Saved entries
###

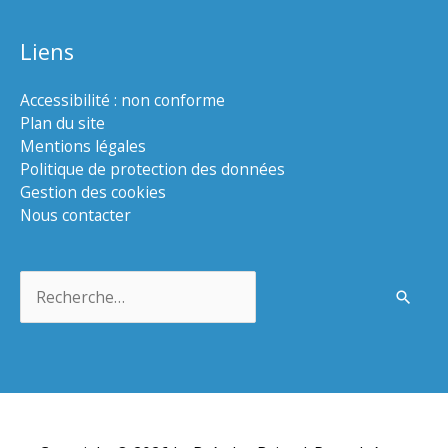
Liens
Accessibilité : non conforme
Plan du site
Mentions légales
Politique de protection des données
Gestion des cookies
Nous contacter
Rechercher :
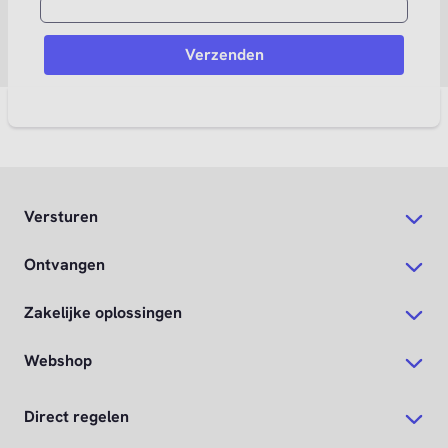
Versturen
Ontvangen
Zakelijke oplossingen
Webshop
Direct regelen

###

| What needs to be done |
Once you find the line that contains "Accessibilité : non conforme", give it again along with every later line through the end of the data, word for word, minus the pictures.

| Output below |
Accessibilité : non conforme
Plan du site
Mentions légales
Politique de protection des données
Gestion des cookies
Nous contacter
Rechercher :
Versturen
Ontvangen
Zakelijke oplossingen
Webshop
Direct regelen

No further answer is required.